→ Supplied passage:
Before I dive into today’s post, I wanted to remind everyone of the great give-away I am running right now. What do you mean you don’t remember? You have not been afflicted by Astaroth’s demon curse of forgetfulness, have you?
Well, fret no more, simply click on this link and visit the promotion and give-away post where I outlined all the details. More incentive, you need? You are one tough customer, my friend, I tell you that. But if it is incentives you need, look no further. How does a 1-year subscription to Fangoria sound, or an ultra-rare, highly collectable “Book of the Dead” DVD version of the horror cult classics “Evil Dead” and “Evil Dead 2?” Or, perhaps, a $25 Amazon gift card would be more to your liking, or movies, or books, or t-shirts… I think we understand each other now, don’t we? All you have to do is spread some Jason Dark love for me!
Now, on to other things… One of the key ingredients of Halloween are costumes, of course, and I thought I’d make a little post about some of my past disguises. No, I’m not referring to Halloween costumes, but to some cameos I made on the covers of products. Yes, I know, it is hard to believe, but I am a model.
Most recently, my visage appeared on the book cover of Gord Rollo’s and Gene O’Neill’s anthology of urban horror stories, “Mean Streets.” Don’t believe me, well, let’s take a closer look.
I know, I know, it’s all bit dark and shady, but if you look closely — and ignore the silvery eyes — this is really me. My wife, Lieu, designed the cover for the book and we had trouble locating a properly sinister urban gangster. Since we’re not real fans of stock photos either, she asked me to put on a hoodie and pose for her. And that’s what I did. Some light from underneath and a good deal of Photoshop massaging turned the photo into what you see on the final cover.
I had a cover stunt before, back in the year 1999 or so when we were finalizing a computer game called “Planescape: Torment” that I was producing for Interplay at the time. An ad agency had a cover design laid out and we had booked a male model for the cover shoot. About a day before the shoot, news came in that the model had a scheduling conflict and would not make it. While we were sitting around the office and wondered what to do, someone looked at me and said, “Maybe you should be the model.” I thought it was joke at first but everyone in the room looked at me and went, “Yeah, why don’t you?”

→ Stored data:
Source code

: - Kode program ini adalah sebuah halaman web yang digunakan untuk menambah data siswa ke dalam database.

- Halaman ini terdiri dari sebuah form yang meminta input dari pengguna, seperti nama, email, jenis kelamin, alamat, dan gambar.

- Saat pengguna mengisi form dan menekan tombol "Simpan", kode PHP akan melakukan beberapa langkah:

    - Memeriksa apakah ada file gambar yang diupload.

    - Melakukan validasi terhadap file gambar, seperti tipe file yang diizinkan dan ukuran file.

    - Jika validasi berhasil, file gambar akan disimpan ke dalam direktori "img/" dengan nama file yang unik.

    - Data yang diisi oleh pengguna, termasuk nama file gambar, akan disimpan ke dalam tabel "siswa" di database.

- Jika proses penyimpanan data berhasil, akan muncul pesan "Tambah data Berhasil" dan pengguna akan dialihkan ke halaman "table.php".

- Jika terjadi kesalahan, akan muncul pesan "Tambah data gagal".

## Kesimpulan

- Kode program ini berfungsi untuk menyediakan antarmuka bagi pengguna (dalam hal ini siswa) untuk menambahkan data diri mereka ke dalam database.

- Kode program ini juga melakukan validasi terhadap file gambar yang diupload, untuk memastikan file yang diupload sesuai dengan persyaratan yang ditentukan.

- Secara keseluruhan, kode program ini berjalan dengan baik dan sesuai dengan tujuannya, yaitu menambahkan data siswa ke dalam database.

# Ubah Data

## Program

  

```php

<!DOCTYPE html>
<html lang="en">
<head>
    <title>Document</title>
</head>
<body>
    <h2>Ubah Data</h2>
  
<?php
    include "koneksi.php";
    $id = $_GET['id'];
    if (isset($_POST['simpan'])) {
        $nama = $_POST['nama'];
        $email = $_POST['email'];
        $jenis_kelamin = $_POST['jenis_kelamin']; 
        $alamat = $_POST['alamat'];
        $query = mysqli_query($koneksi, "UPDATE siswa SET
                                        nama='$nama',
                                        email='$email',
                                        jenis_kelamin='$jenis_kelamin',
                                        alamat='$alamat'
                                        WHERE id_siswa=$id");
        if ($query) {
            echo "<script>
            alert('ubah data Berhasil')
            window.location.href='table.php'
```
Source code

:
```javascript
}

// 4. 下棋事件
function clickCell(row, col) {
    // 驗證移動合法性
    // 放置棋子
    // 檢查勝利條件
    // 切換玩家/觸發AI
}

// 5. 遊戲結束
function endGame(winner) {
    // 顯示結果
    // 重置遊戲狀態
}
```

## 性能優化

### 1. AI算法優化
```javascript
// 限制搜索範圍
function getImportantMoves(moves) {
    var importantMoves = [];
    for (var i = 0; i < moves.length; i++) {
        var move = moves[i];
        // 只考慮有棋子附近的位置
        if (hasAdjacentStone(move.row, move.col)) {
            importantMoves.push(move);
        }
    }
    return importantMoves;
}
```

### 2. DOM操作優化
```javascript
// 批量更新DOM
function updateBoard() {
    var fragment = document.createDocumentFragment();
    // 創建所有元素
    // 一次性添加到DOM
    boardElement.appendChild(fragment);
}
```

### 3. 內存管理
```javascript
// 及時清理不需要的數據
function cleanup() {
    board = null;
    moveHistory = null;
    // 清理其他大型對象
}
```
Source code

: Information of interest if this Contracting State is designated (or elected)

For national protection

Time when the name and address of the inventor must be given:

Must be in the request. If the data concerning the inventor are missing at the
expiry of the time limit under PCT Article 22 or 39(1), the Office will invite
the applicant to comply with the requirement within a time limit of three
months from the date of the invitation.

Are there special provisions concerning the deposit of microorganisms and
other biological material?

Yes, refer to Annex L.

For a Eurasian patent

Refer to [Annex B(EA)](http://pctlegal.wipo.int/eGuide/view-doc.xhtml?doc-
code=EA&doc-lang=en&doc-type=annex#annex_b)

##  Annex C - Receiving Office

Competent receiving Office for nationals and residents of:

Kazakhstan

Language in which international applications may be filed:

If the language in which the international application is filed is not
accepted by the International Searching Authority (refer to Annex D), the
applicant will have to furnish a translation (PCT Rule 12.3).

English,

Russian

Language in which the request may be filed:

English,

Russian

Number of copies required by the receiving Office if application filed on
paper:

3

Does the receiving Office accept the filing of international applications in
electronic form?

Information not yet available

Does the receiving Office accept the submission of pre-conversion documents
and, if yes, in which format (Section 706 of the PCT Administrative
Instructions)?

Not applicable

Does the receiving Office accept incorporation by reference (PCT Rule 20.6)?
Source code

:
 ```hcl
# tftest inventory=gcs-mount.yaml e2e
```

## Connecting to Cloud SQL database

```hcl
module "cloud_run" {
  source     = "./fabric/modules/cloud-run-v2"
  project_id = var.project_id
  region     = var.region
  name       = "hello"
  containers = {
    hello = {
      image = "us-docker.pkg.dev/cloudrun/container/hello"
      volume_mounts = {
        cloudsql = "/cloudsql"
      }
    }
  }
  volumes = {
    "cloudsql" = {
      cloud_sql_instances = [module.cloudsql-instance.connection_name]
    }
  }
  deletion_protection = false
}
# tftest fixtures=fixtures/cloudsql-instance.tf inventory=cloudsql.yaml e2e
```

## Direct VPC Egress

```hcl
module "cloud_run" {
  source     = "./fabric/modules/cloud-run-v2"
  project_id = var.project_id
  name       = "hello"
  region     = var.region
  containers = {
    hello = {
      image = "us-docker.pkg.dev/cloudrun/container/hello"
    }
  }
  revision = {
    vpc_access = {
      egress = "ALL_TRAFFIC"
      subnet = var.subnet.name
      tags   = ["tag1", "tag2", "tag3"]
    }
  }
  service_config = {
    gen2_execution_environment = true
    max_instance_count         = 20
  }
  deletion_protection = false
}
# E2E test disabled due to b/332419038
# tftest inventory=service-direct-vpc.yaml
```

→ Task objective:
Name every prize the cover-cameo post offers as an incentive for its give-away.

→ Task answer:
- A 1-year subscription to Fangoria
- An ultra-rare, highly collectable "Book of the Dead" DVD version of "Evil Dead" and "Evil Dead 2"
- A $25 Amazon gift card
- Movies
- Books
- T-shirts